> **WHAT YOU ARE ASKED TO DO**
A word-for-word copy of the entries, with the images left out, is what you should write.

> **DATA TO PROCESS**
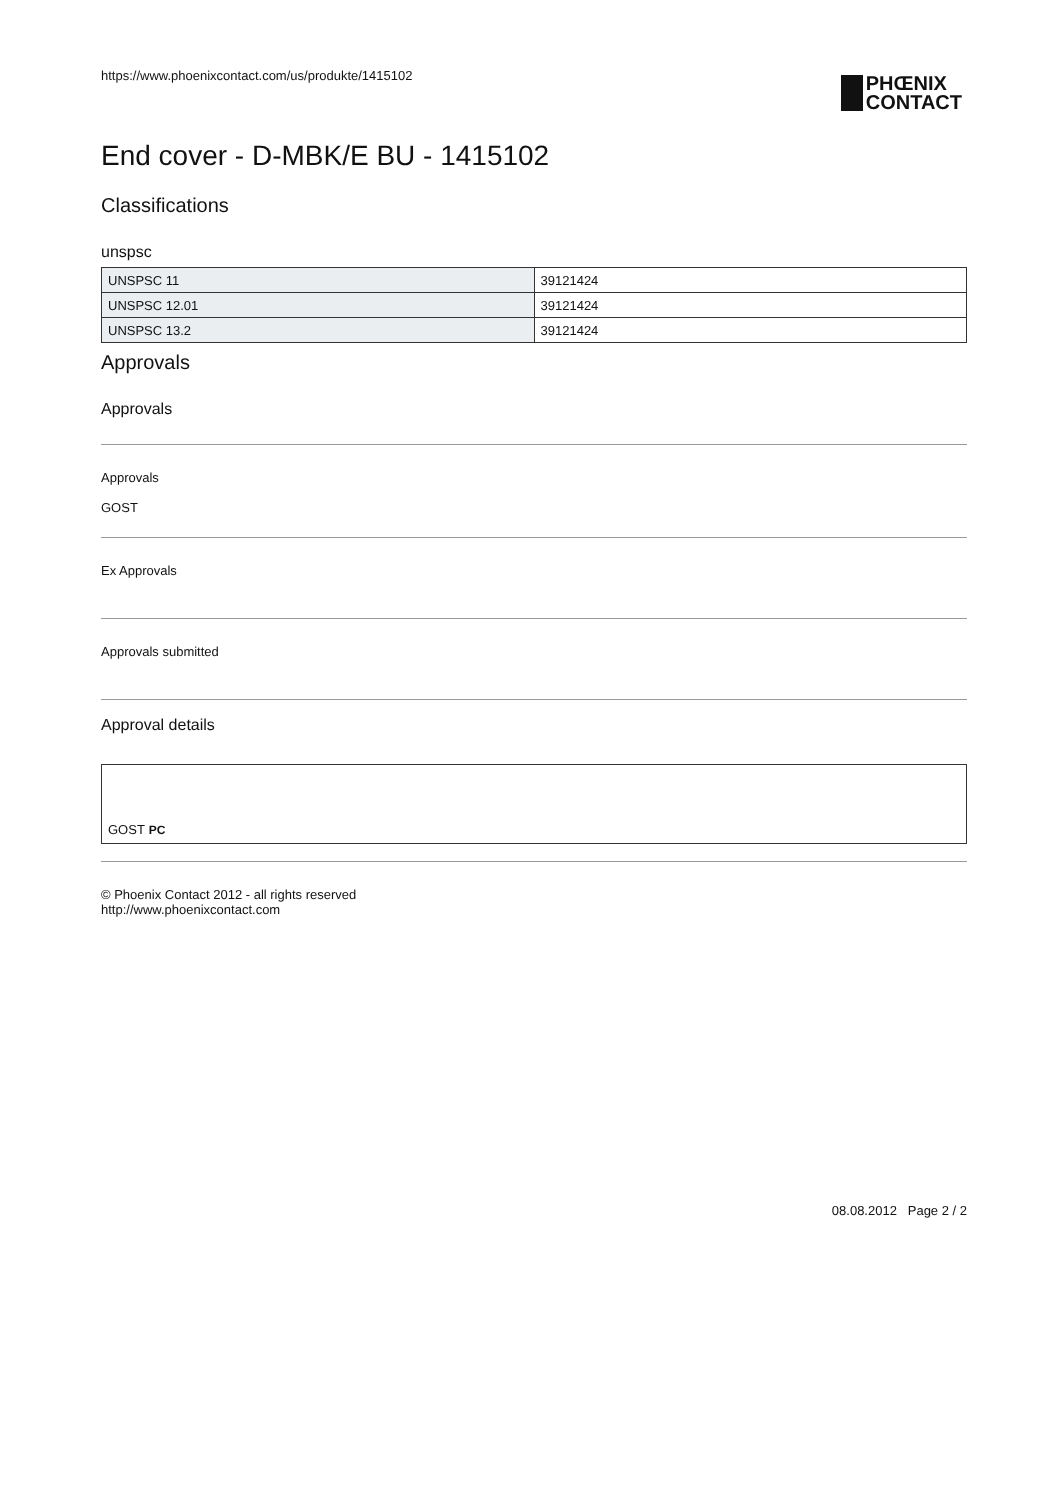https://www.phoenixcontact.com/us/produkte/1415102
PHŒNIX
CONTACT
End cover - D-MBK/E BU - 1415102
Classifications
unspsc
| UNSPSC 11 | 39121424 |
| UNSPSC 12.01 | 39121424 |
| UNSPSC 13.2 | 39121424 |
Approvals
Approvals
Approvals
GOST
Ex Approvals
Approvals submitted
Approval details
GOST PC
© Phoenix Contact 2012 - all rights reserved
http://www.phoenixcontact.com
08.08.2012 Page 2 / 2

> **RESPONSE**
https://www.phoenixcontact.com/us/produkte/1415102
PHŒNIX
CONTACT
End cover - D-MBK/E BU - 1415102
Classifications
unspsc
| UNSPSC 11 | 39121424 |
| UNSPSC 12.01 | 39121424 |
| UNSPSC 13.2 | 39121424 |
Approvals
Approvals
Approvals
GOST
Ex Approvals
Approvals submitted
Approval details
GOST PC
© Phoenix Contact 2012 - all rights reserved
http://www.phoenixcontact.com
08.08.2012 Page 2 / 2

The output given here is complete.